Nitric acid, a very important industrial chemical, is made by dissolving the gas nitrogen dioxide (NO2) in water. Calculate the moles of gas produced in 2 L volume container, 736 torr and 50 ºC if the gas behaves as ideal:

I haven't done this in years... but looks like you can do this using the formula PV = nRT if I remember correctly where P = pressure in atm, V = volume in L, n = number of moles, R = 0.0821 (atm*L*K)/mol "I'm not so sure about the unit on R", and T = temperature in Kelvin.

NO2 is not the anhydrous form of HNO3. N2O5 is. When NO2 is dissolved in water a mixture of HNO2 and HNO3 is produced. Commercially, O2 is added to oxidize the HNO2 to HNO3. Since the HNO3 produced is an aqueous solution, I don't understand calculating mols of a gas.

Concerning R, it the units are L*atm/mol*K.
2NO2 + H2O ==> HNO2 + HNO3

To calculate the moles of gas produced in the given conditions, we will use the ideal gas law equation:

PV = nRT

Where:
P = pressure (in atm)
V = volume (in liters)
n = moles of gas
R = gas constant (0.0821 L·atm/(mol·K))
T = temperature (in Kelvin)

First, let's convert the given pressure from torr to atm, and the given temperature from Celsius to Kelvin.

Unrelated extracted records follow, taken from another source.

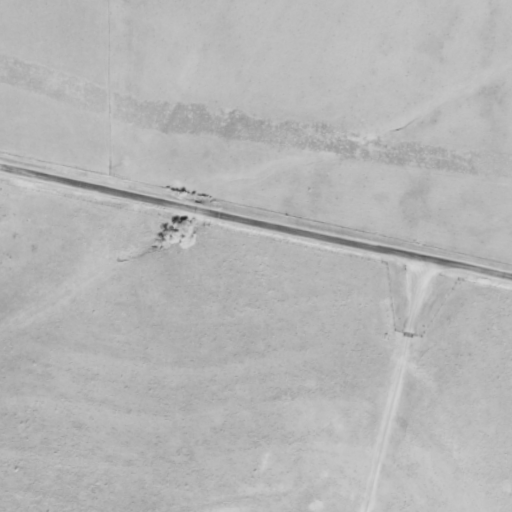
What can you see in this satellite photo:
road: (255, 218)
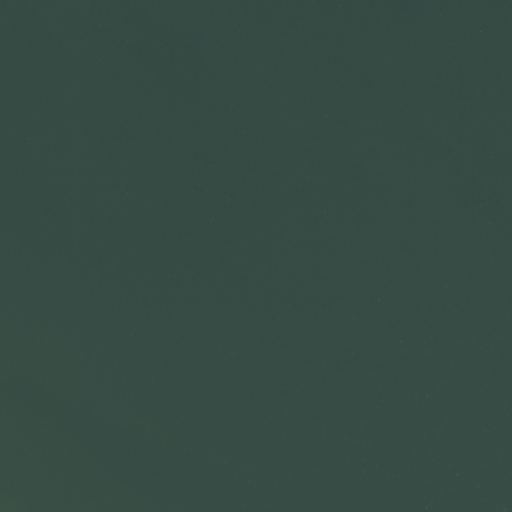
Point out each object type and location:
park: (90, 426)
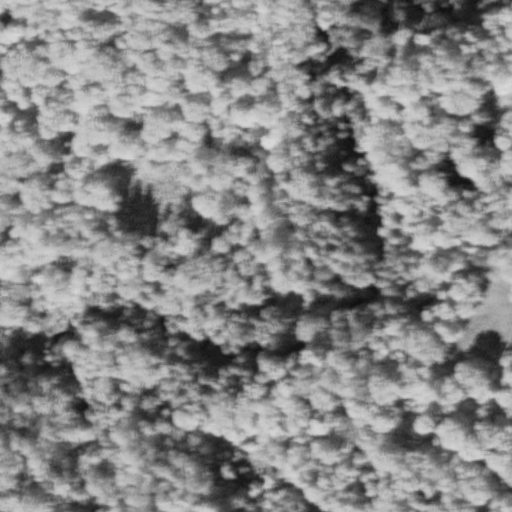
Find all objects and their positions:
building: (491, 130)
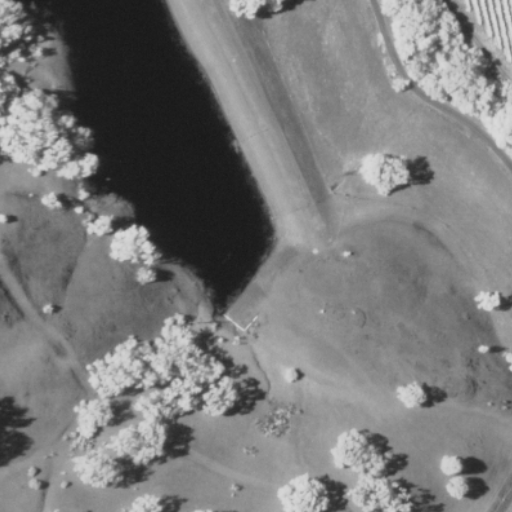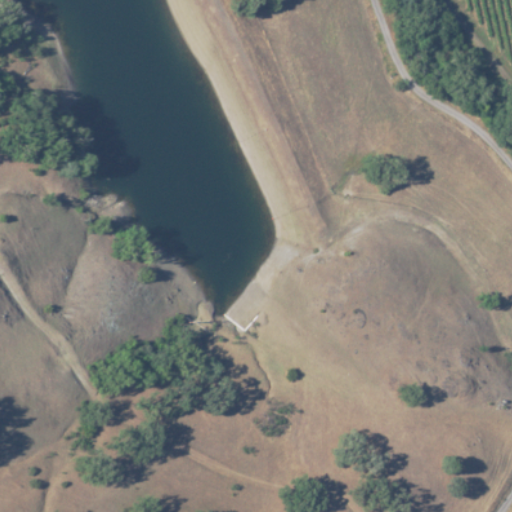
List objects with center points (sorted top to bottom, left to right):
road: (478, 39)
road: (482, 360)
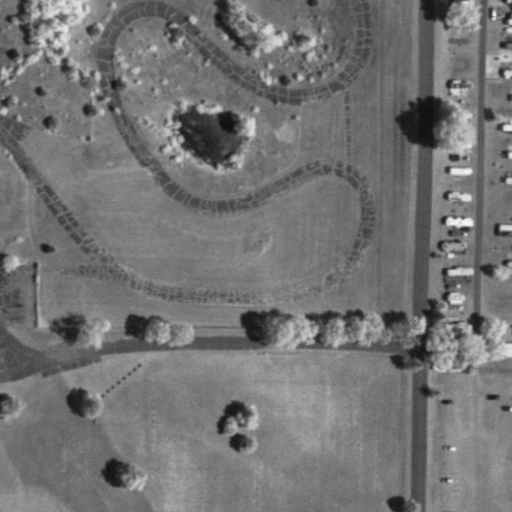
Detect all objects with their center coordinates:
building: (506, 127)
road: (482, 172)
road: (258, 194)
building: (458, 222)
building: (506, 230)
road: (422, 256)
building: (508, 288)
building: (460, 328)
road: (209, 343)
building: (508, 349)
road: (12, 350)
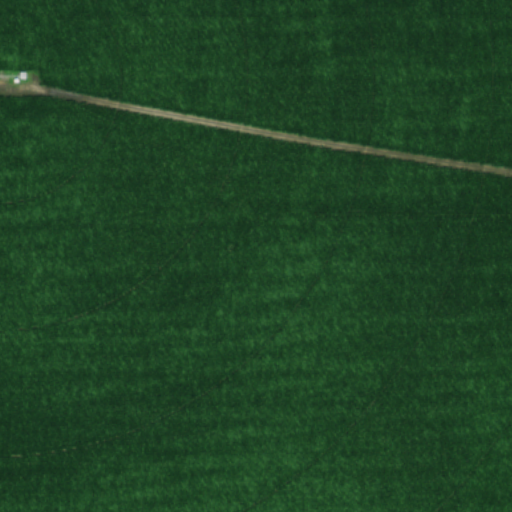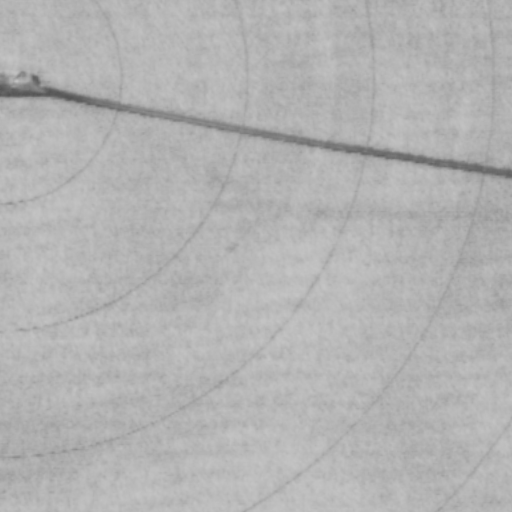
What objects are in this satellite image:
crop: (256, 256)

736 torr * (1 atm / 760 torr) = 0.9684 atm
50 ºC + 273.15 = 323.15 K

Now, we can substitute the values into the ideal gas law equation:

PV = nRT
(0.9684 atm) * (2 L) = n * (0.0821 L·atm/(mol·K)) * (323.15 K)

Simplifying the equation:

1.9368 = n * 26.530615

Dividing both sides by 26.530615:

n = 1.9368 / 26.530615 ≈ 0.073 mol

Therefore, approximately 0.073 moles of gas are produced in a 2 L volume container at 736 torr and 50 ºC, assuming the gas behaves ideally.